§ **Selected text**:
Yellen said supply chain issues and shortages were the main factor driving up prices during the pandemic, but conceded that stimulus spending could have played a role as well.

“It may have contributed a little bit to the inflation, but by and large, inflation was a supply side phenomenon,” Yellen said, in a rare concession by Biden administration officials about the role their policies played in driving up prices.

The Treasury secretary, who leaves office later this month, said she remained convinced that the spending had been needed to prevent scarring seen after previous downturns when business closures and layoffs result in people being unemployed for long periods and wind up becoming alienated from the workforce.

Price increases were largely due to shortages of goods coming from China and other countries that had also shut down, which left automakers and others with insufficient semiconductors and other components to produce goods.

Yellen said there had not been much progress in lowering prices in recent months, but she remained convinced that the U.S. was on a “downward path.”

She said the labor market had cooled but was in a good state, and recent U.S. economic data suggested that interest rates could remain higher than people had expected.

But she said there was also increased uncertainty about the future of economic policies as President-elect Donald Trump prepares to take office on Jan. 20.

Overall, she said, the U.S. economy was doing very well, with solid consumer spending and investment despite higher interest rates.

But she said it was imperative to put fiscal policy on a sustainable course, and added that moves to derail the modernization of the Internal Revenue Service could result in an $800 billion hit to the deficit.

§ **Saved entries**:
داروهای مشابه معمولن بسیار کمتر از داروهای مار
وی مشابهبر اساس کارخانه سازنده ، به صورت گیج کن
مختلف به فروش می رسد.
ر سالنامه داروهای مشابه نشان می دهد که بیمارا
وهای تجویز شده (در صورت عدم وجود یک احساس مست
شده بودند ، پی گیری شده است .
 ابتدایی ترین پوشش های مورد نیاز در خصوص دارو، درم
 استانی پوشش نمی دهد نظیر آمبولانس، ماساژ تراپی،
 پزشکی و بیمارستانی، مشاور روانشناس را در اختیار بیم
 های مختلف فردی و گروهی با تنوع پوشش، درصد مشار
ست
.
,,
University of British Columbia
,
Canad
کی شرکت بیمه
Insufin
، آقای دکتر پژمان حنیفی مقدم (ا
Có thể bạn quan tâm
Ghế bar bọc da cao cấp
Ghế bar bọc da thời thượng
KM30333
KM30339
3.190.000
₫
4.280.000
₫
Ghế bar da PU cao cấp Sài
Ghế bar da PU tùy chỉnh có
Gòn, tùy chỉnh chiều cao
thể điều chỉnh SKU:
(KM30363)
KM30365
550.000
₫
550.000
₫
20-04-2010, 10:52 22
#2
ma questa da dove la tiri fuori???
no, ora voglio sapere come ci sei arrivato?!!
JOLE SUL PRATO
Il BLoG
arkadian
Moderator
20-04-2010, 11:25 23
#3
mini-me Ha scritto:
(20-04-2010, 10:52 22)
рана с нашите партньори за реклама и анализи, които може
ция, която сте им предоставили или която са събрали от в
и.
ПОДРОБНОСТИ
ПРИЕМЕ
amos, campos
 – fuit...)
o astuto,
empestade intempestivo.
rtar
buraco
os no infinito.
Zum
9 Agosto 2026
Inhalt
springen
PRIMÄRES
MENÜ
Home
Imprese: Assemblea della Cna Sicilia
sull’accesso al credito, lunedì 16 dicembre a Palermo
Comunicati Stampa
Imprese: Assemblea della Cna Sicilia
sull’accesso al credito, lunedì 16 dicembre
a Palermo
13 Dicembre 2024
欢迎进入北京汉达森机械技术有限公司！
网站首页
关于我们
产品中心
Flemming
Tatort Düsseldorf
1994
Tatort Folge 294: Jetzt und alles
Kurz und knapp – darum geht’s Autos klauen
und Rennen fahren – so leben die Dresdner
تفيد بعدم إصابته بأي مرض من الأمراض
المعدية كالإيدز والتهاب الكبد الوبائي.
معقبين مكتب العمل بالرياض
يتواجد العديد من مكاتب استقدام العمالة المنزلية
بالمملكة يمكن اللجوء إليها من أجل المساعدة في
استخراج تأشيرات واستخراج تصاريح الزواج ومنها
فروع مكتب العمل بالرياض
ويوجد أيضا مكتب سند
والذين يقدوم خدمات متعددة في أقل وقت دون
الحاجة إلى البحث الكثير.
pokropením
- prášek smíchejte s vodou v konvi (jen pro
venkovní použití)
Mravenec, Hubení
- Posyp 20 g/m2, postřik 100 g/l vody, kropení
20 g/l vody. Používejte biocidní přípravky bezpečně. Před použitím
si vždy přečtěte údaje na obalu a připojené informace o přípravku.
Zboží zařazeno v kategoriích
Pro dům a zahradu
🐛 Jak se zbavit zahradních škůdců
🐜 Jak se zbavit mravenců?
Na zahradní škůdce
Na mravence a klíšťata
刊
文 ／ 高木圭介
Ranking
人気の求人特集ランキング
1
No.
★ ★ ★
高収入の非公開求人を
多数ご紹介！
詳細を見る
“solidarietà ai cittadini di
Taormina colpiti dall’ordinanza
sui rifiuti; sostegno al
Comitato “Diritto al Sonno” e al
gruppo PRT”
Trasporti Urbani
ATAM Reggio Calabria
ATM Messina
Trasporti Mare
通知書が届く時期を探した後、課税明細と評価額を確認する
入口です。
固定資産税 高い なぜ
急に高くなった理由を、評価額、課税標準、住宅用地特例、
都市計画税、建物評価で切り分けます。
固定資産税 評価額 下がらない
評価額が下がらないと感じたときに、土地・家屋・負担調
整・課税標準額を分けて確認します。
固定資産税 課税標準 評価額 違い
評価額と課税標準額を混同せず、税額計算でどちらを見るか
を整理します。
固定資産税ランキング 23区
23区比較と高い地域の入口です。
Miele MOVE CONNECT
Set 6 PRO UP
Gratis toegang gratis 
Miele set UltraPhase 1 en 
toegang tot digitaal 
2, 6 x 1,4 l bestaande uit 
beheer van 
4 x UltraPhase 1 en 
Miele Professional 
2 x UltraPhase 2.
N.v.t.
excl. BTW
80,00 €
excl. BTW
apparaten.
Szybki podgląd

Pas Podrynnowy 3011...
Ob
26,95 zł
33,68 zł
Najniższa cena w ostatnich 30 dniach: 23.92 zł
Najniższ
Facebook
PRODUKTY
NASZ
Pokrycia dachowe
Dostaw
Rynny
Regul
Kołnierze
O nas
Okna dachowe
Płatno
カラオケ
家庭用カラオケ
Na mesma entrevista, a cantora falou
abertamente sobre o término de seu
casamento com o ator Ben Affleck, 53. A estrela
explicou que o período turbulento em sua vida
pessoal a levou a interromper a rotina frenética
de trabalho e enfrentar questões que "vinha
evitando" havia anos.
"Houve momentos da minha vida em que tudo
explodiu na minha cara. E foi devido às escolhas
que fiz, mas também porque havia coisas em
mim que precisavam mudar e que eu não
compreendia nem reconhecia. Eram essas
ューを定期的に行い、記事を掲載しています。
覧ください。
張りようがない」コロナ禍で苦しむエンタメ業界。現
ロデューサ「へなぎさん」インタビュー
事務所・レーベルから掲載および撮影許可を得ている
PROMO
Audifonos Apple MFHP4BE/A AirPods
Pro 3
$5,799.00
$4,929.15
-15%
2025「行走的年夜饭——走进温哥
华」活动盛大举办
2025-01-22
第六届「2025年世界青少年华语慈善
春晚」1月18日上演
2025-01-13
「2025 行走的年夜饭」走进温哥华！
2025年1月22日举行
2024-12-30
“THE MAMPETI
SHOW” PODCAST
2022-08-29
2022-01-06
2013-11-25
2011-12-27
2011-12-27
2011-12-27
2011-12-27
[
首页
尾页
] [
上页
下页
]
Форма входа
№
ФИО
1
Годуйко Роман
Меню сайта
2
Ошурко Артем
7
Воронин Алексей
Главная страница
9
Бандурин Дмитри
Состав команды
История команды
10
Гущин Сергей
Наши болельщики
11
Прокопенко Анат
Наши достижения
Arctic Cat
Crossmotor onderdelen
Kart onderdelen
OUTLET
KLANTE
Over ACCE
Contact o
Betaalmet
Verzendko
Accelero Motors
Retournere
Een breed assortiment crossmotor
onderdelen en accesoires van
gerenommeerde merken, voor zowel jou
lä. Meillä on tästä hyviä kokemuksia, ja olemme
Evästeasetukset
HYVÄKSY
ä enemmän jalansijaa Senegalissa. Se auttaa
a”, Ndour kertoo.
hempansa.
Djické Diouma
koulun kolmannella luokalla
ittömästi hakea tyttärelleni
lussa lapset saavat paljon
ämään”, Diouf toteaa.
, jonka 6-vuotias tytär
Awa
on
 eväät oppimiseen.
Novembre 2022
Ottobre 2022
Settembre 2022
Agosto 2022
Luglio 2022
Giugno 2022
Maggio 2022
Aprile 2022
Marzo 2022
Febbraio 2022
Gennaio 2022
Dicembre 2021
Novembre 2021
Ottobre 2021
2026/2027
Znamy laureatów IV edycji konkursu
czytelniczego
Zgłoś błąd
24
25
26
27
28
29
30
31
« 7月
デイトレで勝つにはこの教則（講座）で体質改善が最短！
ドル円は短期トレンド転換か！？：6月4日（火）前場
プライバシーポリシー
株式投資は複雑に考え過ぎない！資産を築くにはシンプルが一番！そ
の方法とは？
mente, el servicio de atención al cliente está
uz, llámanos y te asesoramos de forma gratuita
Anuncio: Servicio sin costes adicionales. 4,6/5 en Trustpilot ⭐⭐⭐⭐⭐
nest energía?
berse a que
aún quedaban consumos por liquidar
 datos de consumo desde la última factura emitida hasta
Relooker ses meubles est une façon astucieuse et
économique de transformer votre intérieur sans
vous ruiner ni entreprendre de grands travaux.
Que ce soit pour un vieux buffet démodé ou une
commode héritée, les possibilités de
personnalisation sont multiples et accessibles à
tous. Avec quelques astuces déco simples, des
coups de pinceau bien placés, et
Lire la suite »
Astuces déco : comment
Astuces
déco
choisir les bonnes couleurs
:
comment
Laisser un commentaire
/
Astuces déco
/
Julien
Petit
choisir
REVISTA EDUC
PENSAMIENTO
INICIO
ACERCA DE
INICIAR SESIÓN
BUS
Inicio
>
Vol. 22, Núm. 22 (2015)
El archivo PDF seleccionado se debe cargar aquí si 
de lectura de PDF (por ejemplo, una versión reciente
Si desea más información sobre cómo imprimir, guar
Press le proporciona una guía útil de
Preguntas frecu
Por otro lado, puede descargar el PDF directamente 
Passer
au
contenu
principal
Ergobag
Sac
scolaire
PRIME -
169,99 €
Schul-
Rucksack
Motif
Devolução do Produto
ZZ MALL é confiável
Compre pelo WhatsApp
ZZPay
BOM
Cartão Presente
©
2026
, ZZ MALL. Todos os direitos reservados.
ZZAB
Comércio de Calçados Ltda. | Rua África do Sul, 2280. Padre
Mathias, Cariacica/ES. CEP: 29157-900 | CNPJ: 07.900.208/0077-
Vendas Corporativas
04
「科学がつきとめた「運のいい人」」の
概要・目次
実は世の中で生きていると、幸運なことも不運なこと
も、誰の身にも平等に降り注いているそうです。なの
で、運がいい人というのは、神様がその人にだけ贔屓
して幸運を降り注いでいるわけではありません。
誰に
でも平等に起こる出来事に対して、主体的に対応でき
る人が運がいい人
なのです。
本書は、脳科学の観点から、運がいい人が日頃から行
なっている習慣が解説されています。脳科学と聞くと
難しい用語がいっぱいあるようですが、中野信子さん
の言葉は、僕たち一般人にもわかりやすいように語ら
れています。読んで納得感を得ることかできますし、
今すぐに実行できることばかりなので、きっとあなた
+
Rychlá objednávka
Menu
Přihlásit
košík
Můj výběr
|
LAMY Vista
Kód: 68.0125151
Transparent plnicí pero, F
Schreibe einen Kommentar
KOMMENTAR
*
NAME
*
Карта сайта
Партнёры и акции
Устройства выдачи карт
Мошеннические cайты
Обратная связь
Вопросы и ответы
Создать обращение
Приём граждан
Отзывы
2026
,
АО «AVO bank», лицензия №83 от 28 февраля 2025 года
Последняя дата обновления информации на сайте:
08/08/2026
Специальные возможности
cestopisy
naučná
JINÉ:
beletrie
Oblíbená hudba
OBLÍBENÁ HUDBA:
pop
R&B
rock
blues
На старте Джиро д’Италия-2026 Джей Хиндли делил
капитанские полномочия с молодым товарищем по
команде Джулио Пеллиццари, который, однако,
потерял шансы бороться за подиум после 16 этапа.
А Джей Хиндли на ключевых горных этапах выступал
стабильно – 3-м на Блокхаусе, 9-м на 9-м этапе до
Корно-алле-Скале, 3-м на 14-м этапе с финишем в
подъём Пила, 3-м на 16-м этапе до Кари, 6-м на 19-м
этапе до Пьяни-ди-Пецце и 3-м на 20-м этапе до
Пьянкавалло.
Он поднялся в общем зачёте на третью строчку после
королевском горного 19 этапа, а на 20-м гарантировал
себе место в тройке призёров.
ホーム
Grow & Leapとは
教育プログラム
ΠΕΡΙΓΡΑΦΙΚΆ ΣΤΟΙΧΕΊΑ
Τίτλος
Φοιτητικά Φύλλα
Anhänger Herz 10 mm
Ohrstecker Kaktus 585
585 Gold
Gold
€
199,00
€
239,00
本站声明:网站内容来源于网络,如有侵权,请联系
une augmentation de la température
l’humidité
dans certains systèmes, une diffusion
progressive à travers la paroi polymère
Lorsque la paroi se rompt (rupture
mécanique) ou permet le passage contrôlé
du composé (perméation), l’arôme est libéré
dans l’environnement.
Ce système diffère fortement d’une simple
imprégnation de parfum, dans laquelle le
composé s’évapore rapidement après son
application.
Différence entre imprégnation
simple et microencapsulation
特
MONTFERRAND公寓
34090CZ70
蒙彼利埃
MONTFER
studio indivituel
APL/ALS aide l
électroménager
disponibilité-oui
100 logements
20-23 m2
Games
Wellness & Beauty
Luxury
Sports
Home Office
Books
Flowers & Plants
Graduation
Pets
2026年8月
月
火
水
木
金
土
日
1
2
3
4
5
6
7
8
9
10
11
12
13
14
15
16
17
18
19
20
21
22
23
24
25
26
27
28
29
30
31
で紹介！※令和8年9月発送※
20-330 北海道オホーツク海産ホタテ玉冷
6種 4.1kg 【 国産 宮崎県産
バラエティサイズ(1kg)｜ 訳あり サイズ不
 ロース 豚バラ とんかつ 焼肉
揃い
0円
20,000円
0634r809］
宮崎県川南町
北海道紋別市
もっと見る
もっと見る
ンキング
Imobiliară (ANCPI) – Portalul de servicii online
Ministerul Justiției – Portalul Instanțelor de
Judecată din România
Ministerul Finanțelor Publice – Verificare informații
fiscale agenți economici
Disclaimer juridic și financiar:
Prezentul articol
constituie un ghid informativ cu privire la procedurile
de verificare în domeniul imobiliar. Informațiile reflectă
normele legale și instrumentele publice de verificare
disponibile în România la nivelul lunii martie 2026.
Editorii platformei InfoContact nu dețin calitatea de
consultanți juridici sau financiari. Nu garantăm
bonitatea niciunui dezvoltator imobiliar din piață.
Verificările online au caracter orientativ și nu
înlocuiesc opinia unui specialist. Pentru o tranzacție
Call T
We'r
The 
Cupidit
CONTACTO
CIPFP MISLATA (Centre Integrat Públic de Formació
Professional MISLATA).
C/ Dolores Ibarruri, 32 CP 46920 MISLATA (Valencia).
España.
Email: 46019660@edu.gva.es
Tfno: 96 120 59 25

§ **Complete the following**:
- A) Output a verbatim excerpt from the passage on Yellen's remarks. Begin at the words "Yellen said supply" and stop after the words "role as well.".
- B) Answer these questions using the passage on Yellen's remarks:
(i) What did Yellen name as the main factor driving up prices during the pandemic?
(ii) On what date does President-elect Donald Trump prepare to take office?
(iii) What size of hit to the deficit could result from moves to derail the modernization of the Internal Revenue Service?
- C) According to the passage on Yellen's remarks, why did Yellen remain convinced that the stimulus spending had been needed?
The data above is separate material, distinct from the passage on Yellen's remarks.

§ **Task-by-task solutions**:
- A)
Yellen said supply chain issues and shortages were the main factor driving up prices during the pandemic, but conceded that stimulus spending could have played a role as well.

- B)
(i) Supply chain issues and shortages.
(ii) Jan. 20.
(iii) An $800 billion hit.

- C) She believed the spending was needed to prevent the scarring seen after previous downturns. In those downturns, business closures and layoffs left people unemployed for long periods, and those people wound up alienated from the workforce.